O'Toole was pushed as she set the records, but she said she doesn't need other swimmers to motivate her.

"You have to push yourself when you want to do your best. In the end it's your time that's going to be up on the board -- not someone else's," she said.

"I think [O'Toole] has had very good training in the past," Bocci said. "She's had very good teaching, all her stroke mechanics are solid -- that makes the IM a natural fit for her. She's a hard worker. Most importantly, she has the desire and heart to compete. You put all that together, and it's a formula for success."

O'Toole was swimming with North Baltimore while living with her mother for her first three years of high school. She did not swim for her high school team (Towson High School), because the North Baltimore club provided the intensity O'Toole needed to train for and swim in Olympic trials this past summer.

After the summer, O'Toole decided to move back to Butler with her father and swim for Butler's varsity program in preparation for the next phase of her life: college.

This swim season is also a return for Bocci to Butler. He coached the Tornado 13 years ago before becoming an assistant swimming coach with Duquesne University. But the Dukes cut the men's swimming program, motivating Bocci's eventual return to Butler.

With O'Toole's experience at the elite competition level, Bocci's college-style training has proved to be a major advantage.

"I take my season plan and I take where my goals are for end of year," Bocci said. "I model all my training and all my sets off of the season plan. We'll look at where [O'Toole] wants to be, and shape a set around that."

In a nutshell, Bocci's season plan accounts for all of the goals and competition dates of the season. The plan uses real metrics to make O'Toole's training intensity appropriate, depending on the date and "weightiness" of her next competition. The metrics are time, distance and exertion level (determined as a measure of heart rate).

"Some days we're sprinting where the rest [between intervals] is long, and the time to hold [in the water] is very fast," Bocci said. "Other days, the swim is longer and the rest is shorter."
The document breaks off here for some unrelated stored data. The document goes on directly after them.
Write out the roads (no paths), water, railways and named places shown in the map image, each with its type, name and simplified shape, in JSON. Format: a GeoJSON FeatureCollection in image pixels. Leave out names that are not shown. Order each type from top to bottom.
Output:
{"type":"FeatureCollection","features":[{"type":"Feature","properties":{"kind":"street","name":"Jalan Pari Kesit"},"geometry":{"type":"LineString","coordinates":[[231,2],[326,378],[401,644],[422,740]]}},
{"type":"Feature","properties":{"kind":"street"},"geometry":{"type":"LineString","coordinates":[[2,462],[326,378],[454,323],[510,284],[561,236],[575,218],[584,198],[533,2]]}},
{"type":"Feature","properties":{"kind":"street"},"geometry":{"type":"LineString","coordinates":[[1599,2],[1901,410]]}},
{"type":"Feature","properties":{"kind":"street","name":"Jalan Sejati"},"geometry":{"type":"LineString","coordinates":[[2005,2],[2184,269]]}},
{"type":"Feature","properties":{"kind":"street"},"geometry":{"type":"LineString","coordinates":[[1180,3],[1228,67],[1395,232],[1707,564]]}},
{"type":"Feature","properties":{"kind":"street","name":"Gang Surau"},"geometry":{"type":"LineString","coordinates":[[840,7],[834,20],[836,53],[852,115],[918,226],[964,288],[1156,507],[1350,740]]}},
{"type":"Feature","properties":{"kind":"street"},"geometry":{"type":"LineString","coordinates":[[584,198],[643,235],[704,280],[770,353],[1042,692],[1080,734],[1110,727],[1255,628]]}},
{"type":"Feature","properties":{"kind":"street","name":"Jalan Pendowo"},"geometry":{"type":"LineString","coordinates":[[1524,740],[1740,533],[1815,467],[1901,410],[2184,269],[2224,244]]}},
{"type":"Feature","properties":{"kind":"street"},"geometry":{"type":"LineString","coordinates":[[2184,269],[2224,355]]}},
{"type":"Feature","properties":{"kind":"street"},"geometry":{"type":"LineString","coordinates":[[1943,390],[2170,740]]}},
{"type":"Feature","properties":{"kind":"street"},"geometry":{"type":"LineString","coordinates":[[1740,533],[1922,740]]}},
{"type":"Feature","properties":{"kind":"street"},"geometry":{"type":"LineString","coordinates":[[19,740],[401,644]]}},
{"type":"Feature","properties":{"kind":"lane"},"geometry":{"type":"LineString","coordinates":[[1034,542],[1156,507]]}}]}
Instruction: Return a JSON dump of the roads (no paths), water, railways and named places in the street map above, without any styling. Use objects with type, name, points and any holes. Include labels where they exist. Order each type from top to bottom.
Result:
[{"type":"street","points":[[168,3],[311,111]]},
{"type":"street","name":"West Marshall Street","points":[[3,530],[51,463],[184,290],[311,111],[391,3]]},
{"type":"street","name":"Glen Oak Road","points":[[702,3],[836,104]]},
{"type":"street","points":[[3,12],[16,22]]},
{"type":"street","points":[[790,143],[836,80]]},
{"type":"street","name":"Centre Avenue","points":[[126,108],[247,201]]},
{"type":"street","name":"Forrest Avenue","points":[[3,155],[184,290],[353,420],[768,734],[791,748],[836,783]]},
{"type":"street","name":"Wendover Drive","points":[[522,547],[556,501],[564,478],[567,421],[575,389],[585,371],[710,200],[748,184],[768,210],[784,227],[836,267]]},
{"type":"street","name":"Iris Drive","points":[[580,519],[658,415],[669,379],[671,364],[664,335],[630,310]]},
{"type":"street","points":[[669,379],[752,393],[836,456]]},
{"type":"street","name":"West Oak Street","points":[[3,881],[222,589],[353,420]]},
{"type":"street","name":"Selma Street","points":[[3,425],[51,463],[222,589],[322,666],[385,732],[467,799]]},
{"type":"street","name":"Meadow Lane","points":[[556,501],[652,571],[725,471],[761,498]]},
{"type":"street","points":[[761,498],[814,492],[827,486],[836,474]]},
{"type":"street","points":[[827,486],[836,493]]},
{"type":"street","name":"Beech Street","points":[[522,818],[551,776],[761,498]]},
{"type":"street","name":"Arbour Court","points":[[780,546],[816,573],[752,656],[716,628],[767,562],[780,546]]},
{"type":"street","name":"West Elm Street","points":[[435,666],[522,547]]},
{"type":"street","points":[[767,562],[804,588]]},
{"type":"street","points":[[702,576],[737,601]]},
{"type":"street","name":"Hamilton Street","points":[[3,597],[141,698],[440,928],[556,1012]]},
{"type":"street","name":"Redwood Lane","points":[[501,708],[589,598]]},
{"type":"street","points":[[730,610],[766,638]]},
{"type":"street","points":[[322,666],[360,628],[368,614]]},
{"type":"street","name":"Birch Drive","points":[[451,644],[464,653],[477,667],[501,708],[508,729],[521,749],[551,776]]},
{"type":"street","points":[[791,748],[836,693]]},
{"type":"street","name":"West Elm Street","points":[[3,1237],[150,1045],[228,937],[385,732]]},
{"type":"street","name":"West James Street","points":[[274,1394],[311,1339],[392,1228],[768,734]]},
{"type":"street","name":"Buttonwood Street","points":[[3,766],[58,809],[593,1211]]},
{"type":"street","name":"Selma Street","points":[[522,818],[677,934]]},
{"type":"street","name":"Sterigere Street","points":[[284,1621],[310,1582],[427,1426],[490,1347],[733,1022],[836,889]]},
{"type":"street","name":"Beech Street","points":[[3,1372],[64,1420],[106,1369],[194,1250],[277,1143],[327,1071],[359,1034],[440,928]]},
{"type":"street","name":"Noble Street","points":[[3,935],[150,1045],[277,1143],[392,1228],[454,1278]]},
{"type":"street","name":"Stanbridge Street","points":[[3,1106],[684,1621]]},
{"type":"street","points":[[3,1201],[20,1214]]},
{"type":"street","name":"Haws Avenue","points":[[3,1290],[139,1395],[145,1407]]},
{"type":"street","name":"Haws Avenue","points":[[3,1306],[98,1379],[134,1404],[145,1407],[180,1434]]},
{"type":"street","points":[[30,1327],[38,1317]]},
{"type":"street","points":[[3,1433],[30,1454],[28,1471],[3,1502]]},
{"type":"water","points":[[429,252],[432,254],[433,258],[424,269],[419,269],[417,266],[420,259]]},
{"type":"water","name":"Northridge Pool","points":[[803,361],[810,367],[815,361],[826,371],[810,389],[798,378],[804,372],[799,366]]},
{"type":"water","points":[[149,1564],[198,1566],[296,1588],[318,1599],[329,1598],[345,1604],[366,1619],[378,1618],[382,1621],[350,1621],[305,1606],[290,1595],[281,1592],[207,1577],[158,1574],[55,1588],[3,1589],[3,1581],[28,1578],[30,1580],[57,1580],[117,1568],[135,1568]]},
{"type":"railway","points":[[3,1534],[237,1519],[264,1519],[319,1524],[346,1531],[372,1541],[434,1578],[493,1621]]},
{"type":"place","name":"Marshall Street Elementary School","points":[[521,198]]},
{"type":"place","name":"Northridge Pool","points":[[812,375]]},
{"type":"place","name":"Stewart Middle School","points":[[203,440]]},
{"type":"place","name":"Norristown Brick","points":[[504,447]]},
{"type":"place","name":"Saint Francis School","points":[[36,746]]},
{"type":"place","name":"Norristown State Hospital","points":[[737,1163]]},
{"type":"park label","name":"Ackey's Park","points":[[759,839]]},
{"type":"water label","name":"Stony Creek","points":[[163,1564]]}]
In order to verify that O'Toole maintains certain exertion levels, her heart rate is measured during rest periods.

Bocci said season plans give swimmers "guide rails" on their training paths -- they're what allow high-level swimmers such as O'Toole to keep improving in any environment. But the effects also are being seen on others on the team.

"One example is that I have a guy on the team, Ryan Deemer, who can swim a 1:48 in the 200-[freestyle]," said Bocci. "He can do the type of sets she can do, so she's not alone in her sets."

O'Toole and Deemer train together, and each swimmer posts times that push the other swimmer.

"Without her being here, Ryan wouldn't have been getting better and better," said Bocci.

Overall, O'Toole and Butler are a match for swimming success.

"I wondered if I could give her the environment to be successful," Bocci said. "And in the end, I didn't have to worry about it at all. She took control of the situation and she's done very well."